A strong Nasdaq Composite Index blew the storm clouds away from Wall Street. The Nasdaq closed at a five-year nine-month high on Wednesday, Nov. 22 at 2,465.98. The last time it closed higher was on Feb. 15, 2001, at 2,552.91.
Even though investment bankers had what amounted to a three-day work week, they were able to price four of the five IPOs on the calendar. The one that didn’t make it out the door was pushed into this week.
But pricing deals wasn’t the only activity that took place in last week’s IPO market.
Five companies filed plans to go public. They expect to raise $727 million. Another eight companies set proposed offering terms to price their IPOs. They expect to raise $1 billion.
A groundswell of filings has been growing since October. Consider the following:
From Oct. 1 through Friday, Nov. 24, 2006, 51 companies filed plans to go public, according to available reports. They expect to raise $8 billion. That was busier than the same period a year ago.
From Oct. 1 through Friday, Nov. 25, 2005, 47 companies filed plans to go public. They expected to raise $6.99 billion.
From Oct. 1 through Nov. 24, 2006, 72 companies filed plans setting proposed pricing terms. They expect to raise $13.6 billion. That was busier than the same period a year ago.
From Oct. 1 through Nov. 25, 2005, 65 companies filed plans setting proposed pricing terms. They expected to raise $12.8 billion.
And the 2006 filings produced results.
From Oct. 1 through Nov. 24, 2006, 53 companies priced their IPOs. They raised $11.7 billion.
From Oct. 1 through Nov. 25, 2005, 37 companies priced their IPOs. They raised $5.14 billion.
And from Nov. 28 through Dec. 31, 2005, 23 companies went public. They raised $3.1 billion.
Last week’s filing traffic confirmed 2006’s IPO cannons were being primed for December.
This brings us back to the present.
In the shortened Thanksgiving week, bankers priced four IPOs. They raised $2.1 billion. Here were the highlights:
— Spirit AeroSystems Holdings (NYSE: SPR), a Wichita, Kansas-based manufacturer of fuselage and propulsion structures for aircraft, priced 52.1 million shares at $26 each to raise $1.4 billion. That was above its filing range of $23 to $25 per share.
When the previous week closed on Friday, Nov. 17, the consensus of IPO professionals gave the deal a “flat to up a quarter” opening shot.
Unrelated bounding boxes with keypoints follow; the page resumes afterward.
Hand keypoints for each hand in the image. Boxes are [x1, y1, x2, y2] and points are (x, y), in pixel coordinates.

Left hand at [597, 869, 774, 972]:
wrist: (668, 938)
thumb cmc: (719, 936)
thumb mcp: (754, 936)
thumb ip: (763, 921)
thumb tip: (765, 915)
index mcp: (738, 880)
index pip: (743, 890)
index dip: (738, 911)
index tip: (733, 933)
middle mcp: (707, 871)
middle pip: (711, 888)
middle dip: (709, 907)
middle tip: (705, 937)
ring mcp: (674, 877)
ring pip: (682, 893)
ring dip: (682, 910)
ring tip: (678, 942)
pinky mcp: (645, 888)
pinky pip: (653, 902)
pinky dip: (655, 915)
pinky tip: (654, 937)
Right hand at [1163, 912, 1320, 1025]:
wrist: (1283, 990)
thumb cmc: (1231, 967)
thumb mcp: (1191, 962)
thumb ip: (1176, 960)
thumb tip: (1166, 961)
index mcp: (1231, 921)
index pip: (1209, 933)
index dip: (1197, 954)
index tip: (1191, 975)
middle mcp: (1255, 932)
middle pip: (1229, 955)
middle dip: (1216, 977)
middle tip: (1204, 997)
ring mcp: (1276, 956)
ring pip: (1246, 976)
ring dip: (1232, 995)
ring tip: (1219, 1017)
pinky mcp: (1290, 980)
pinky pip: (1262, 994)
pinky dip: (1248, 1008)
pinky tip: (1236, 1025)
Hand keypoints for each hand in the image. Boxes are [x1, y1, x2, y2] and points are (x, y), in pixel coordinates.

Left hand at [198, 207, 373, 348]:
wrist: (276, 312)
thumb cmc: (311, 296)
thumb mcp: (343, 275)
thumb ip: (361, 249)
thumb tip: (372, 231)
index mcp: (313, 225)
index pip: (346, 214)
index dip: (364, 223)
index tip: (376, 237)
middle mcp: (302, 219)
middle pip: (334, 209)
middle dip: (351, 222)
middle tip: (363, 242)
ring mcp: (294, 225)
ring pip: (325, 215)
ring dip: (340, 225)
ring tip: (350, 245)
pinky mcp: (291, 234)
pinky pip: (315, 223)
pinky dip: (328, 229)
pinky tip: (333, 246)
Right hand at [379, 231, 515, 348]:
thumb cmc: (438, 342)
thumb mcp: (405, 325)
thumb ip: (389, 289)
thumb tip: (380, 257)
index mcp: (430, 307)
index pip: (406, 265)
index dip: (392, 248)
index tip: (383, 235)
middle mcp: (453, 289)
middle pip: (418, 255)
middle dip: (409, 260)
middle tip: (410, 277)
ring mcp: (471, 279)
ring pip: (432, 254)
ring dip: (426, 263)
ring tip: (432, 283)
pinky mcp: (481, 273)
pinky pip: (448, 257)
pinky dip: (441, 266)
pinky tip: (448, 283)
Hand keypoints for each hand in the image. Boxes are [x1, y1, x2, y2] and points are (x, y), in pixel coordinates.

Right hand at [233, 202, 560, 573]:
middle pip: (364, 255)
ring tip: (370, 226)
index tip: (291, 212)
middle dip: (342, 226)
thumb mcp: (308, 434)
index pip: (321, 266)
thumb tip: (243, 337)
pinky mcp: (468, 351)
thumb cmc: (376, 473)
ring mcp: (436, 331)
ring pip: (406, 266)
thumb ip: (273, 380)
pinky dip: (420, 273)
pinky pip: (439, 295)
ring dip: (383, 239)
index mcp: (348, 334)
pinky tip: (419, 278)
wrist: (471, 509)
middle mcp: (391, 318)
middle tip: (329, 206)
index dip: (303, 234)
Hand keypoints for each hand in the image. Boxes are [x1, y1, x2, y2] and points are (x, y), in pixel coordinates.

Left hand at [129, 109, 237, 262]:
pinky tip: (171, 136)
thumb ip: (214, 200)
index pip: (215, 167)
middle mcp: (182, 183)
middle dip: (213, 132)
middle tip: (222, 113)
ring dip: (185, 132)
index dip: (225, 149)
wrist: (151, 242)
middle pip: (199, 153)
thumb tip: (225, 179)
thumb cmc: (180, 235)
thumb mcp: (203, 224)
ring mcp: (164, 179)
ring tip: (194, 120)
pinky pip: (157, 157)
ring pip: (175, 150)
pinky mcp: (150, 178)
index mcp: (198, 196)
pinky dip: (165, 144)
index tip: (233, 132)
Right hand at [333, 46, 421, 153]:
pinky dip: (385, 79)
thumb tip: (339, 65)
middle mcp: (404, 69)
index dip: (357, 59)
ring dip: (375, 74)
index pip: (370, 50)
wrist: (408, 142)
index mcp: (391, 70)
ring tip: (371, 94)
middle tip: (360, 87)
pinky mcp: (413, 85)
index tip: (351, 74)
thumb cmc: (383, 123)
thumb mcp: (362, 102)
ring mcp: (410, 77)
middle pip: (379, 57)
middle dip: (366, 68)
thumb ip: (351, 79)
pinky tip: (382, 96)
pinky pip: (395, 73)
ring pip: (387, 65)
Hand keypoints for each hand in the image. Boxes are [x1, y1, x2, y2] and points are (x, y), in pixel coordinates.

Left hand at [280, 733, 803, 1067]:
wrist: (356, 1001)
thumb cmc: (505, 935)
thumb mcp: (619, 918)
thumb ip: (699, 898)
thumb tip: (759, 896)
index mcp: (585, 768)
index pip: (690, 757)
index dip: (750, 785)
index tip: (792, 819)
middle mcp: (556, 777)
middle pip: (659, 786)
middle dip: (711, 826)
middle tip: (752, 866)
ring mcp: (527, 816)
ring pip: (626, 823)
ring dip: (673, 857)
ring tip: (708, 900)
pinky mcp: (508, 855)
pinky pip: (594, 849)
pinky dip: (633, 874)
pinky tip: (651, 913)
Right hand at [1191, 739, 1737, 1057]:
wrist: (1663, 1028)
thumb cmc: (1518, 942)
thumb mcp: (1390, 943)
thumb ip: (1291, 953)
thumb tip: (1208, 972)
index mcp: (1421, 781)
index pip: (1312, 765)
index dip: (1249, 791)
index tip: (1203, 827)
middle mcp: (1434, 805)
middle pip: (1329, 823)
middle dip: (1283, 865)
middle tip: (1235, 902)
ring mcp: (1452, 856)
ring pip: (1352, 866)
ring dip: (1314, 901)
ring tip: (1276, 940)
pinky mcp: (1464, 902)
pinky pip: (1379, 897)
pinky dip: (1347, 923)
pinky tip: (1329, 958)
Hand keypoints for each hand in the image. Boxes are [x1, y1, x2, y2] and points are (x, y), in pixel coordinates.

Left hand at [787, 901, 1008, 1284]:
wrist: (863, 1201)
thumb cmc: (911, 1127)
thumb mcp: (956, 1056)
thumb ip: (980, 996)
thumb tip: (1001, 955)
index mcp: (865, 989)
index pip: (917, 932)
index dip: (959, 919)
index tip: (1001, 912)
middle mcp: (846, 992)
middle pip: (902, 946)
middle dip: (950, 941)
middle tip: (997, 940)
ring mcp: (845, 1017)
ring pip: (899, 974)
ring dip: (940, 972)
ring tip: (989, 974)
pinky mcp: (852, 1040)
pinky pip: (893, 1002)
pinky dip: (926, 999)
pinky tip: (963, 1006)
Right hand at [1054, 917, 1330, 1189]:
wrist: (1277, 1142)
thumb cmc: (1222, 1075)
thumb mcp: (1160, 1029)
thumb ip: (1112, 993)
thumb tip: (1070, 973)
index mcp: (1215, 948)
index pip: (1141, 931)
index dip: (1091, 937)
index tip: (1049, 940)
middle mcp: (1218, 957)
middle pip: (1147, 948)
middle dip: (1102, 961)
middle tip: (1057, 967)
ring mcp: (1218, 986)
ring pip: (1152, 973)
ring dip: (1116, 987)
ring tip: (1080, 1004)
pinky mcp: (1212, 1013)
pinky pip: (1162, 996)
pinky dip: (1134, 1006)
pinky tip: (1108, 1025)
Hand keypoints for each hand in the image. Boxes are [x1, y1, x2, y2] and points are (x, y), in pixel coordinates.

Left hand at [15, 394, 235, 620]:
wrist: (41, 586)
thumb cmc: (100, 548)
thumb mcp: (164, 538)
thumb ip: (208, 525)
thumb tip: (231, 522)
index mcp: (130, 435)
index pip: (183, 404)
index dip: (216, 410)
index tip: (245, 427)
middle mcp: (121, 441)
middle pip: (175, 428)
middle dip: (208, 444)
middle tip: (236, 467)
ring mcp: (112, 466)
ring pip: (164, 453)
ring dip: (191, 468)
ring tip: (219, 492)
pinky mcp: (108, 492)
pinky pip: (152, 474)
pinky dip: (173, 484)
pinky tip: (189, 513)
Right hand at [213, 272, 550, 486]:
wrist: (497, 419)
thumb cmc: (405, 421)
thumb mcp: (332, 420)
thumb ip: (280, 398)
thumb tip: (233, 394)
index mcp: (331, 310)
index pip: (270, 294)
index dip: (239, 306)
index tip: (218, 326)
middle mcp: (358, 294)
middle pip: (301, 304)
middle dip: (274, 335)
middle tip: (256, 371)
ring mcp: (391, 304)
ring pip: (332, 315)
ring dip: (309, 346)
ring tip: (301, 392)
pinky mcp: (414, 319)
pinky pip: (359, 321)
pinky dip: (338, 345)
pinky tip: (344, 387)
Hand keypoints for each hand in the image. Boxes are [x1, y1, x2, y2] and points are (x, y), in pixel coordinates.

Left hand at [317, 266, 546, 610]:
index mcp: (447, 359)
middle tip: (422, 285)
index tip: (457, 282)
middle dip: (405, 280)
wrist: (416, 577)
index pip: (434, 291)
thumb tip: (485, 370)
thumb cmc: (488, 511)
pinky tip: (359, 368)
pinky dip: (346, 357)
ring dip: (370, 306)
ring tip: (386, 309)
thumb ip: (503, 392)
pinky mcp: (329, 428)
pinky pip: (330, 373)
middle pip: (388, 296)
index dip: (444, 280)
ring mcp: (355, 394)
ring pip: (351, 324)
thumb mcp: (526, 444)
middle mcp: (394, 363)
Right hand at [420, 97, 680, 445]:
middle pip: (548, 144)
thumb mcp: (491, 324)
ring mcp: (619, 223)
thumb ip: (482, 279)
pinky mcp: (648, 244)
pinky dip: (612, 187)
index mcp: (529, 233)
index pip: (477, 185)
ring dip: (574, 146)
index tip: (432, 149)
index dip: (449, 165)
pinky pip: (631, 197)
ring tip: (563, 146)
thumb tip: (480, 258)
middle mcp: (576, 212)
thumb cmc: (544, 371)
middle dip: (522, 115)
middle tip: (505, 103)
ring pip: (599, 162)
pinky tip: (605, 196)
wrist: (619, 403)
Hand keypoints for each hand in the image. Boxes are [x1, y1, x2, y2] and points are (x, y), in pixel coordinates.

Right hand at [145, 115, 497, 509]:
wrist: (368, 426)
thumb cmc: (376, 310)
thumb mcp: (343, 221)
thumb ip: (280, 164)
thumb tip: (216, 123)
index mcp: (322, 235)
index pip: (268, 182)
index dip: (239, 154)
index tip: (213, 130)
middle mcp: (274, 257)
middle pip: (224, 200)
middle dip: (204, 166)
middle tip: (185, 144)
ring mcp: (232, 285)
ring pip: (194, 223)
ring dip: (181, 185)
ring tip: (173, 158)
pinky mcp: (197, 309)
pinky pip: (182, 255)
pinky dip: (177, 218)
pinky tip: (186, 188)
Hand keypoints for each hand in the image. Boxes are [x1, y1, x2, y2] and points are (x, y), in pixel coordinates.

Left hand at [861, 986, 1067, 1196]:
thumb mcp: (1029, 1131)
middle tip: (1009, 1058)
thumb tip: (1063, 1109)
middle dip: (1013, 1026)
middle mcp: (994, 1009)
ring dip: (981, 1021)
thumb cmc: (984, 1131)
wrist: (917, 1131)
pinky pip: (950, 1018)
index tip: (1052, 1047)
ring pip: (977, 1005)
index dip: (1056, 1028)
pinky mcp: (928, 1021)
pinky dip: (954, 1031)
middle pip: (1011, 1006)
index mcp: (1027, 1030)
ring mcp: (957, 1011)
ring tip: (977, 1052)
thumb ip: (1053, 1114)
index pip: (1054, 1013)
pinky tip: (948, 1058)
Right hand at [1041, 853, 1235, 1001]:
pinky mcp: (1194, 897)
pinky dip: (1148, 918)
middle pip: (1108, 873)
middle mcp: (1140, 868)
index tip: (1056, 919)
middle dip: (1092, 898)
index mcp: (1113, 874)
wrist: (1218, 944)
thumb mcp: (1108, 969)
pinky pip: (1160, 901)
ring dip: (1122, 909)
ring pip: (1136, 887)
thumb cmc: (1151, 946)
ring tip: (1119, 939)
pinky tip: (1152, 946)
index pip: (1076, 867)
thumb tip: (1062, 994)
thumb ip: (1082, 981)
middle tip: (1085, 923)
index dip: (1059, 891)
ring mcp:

On Monday, rumors circulated that institutional demand was heating up, the call was moved up to “up a half to a point.” Confirmation came when the deal was priced above range.
On Tuesday, the IPO opened at $27.55, ran up to $29.30 and closed its opening day at $27.48, up $1.48 per share, or up 5.7 percent from its initial offering price.
AerCap Holdings N.V. (NYSE: AER), an Amsterdam-based provider of aircraft and engine leasing services, priced 26.1 million ordinary shares at $23 each to raise $600.3 million. That was at the mid-point of its $22- to $24-per- share filing range.
The consensus of IPO professionals gave the deal a “$1 to $2” per-share opening premium.
On Tuesday, the IPO opened at $25 per share -– up $2 — and dropped dead. It closed its opening day at $23.02, up just 2 cents per share.
By Friday’s close, 2006’s IPO aftermarket results show the win-loss ratio was nearly two winners to each loser and an aftermarket gain of over 25 percent — better than twice the performance so far of the Nasdaq Composite Index. For the year to date, the Nasdaq was up 11.6 percent.